Specjalista od bryndzy

Kazimierz Furczoń jako pierwszy baca na Podhalu stara się o pozwolenie na produkcję i sprzedaż bryndzy podhalańskiej – pierwszego polskiego produktu regionalnego, zarejestrowanego w Unii Europejskiej - donosi "Gazeta Krakowska".

Wszystko wskazuje, że w przyszłym tygodniu właśnie Furczoń stanie się posiadaczem unijnego certyfikatu. Kontrola jego bacówki wypadła pozytywnie - pisze dziennik.

"Na 99 proc. świadectwo jakości zostanie przyznane w najbliższych dniach" – twierdzi Ryszard Mróz, zastępca kierownika kontroli Wojewódzkiego Inspektoratu Jakości Handlowej w Krakowie.

Baca z Leśnicy rozpoczął starania o certyfikat, gdy tylko zdecydowano o wpisaniu góralskiego produktu do unijnych rejestrów. Nie ukrywa, że musiał włożyć w to wiele wysiłku, ale z drugiej strony przetarł drogę innym bacom, którzy wcześniej z rezerwą podchodzili do unijnych wymogów.
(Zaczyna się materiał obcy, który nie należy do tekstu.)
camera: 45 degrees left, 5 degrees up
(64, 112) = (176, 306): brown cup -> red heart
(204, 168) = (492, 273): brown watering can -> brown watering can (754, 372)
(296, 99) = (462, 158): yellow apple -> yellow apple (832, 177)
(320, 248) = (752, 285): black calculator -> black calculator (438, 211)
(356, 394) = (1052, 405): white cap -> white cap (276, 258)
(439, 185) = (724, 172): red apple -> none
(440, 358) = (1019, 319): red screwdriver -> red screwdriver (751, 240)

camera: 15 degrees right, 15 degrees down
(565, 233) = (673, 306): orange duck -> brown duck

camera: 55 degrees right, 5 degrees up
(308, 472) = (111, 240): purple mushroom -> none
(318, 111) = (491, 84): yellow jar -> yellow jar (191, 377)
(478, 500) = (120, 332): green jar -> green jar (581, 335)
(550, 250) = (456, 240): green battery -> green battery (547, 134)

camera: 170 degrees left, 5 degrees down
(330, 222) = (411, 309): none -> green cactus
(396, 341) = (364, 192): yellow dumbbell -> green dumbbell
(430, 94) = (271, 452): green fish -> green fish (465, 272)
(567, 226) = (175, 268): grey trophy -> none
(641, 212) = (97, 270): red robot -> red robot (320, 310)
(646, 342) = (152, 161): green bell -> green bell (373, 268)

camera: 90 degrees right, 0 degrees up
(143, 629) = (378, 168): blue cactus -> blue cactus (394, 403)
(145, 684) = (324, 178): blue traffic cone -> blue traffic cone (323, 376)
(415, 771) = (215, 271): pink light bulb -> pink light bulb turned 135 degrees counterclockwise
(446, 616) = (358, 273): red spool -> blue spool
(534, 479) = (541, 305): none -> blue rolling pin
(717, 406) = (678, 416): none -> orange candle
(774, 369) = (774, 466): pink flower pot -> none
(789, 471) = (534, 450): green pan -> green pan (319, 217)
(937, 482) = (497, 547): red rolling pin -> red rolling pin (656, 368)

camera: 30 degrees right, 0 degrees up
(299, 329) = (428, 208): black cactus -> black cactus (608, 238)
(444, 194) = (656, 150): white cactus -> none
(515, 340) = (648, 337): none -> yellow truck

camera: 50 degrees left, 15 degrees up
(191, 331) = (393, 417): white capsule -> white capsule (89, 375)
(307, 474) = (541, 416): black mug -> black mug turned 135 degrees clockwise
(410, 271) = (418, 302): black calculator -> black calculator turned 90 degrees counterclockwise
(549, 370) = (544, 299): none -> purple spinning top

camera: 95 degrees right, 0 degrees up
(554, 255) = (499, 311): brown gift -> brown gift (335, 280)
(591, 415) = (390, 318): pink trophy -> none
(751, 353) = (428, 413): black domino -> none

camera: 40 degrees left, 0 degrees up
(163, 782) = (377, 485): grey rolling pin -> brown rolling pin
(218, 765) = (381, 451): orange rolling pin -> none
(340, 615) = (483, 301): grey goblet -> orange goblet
"Trzeba się bardzo natrudzić, ale jak się ma trochę chęci, to wszystko da się zrobić" – mówi gazecie Furczoń, który na drodze do uzyskania certyfikatu napotkał szereg trudności, związanych przede wszystkim z załatwianiem spraw urzędowych. Długie czekanie w kolejkach, wypełnianie wniosków i druków były dla niego prawdziwym wyzwaniem.

"Papierkowej roboty jest dużo, ale każdy, kto chce legalnie handlować, musi przez to przejść" – dodaje baca.